- [THE EXERCISE]: Turn the lines of the items below into a numbered list, skipping blank lines and leaving out the pictures.
--- EXCERPTED RECORDS ---
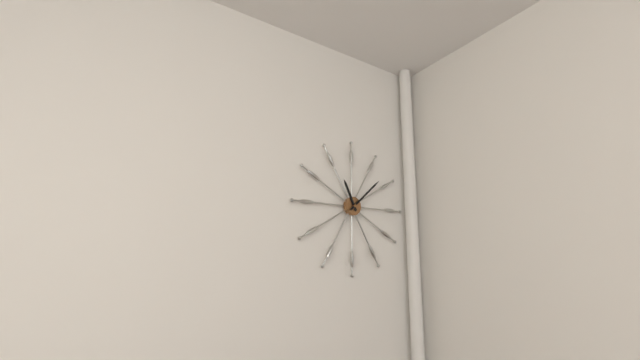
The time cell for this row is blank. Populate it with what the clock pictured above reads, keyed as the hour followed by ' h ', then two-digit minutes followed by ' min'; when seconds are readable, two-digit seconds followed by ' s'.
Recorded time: 11 h 08 min
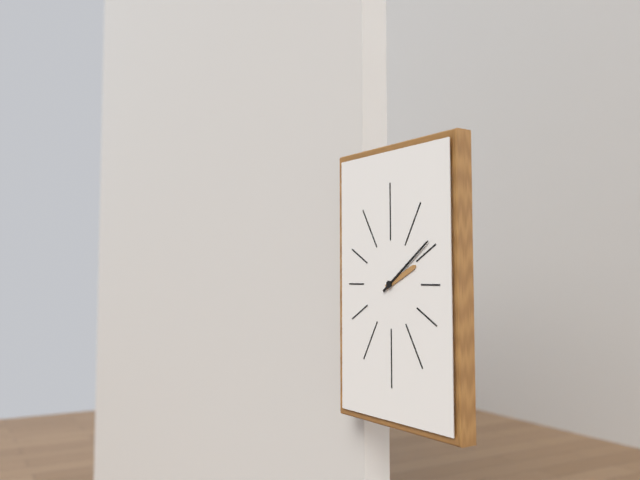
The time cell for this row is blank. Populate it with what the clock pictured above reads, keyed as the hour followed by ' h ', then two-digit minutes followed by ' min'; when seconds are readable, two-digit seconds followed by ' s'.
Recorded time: 2 h 09 min
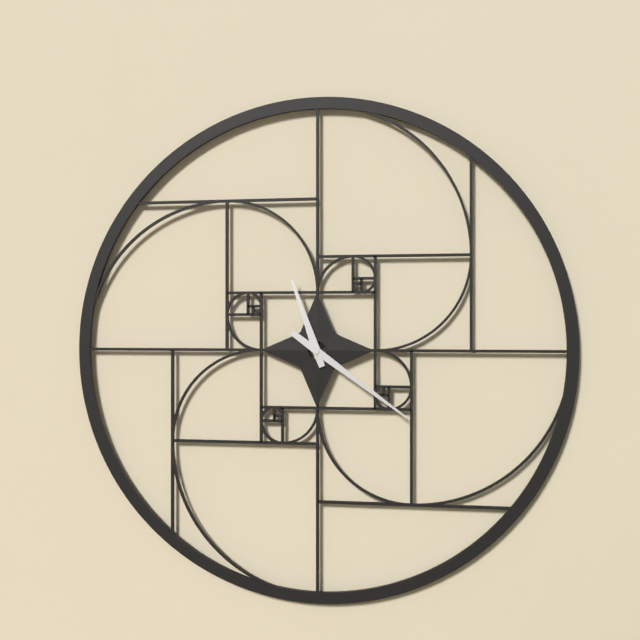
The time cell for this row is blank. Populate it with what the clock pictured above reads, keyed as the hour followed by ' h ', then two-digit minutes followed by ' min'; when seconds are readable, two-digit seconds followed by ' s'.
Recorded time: 11 h 21 min
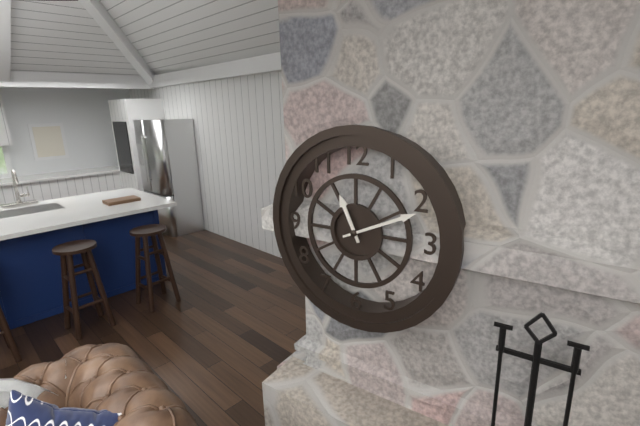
---
- [WRITTEN SOLUTION]:
1. The time cell for this row is blank. Populate it with what the clock pictured above reads, keyed as the hour followed by ' h ', then two-digit minutes followed by ' min'; when seconds are readable, two-digit seconds followed by ' s'.
2. Recorded time: 11 h 08 min
3. The time cell for this row is blank. Populate it with what the clock pictured above reads, keyed as the hour followed by ' h ', then two-digit minutes followed by ' min'; when seconds are readable, two-digit seconds followed by ' s'.
4. Recorded time: 2 h 09 min
5. The time cell for this row is blank. Populate it with what the clock pictured above reads, keyed as the hour followed by ' h ', then two-digit minutes followed by ' min'; when seconds are readable, two-digit seconds followed by ' s'.
6. Recorded time: 11 h 21 min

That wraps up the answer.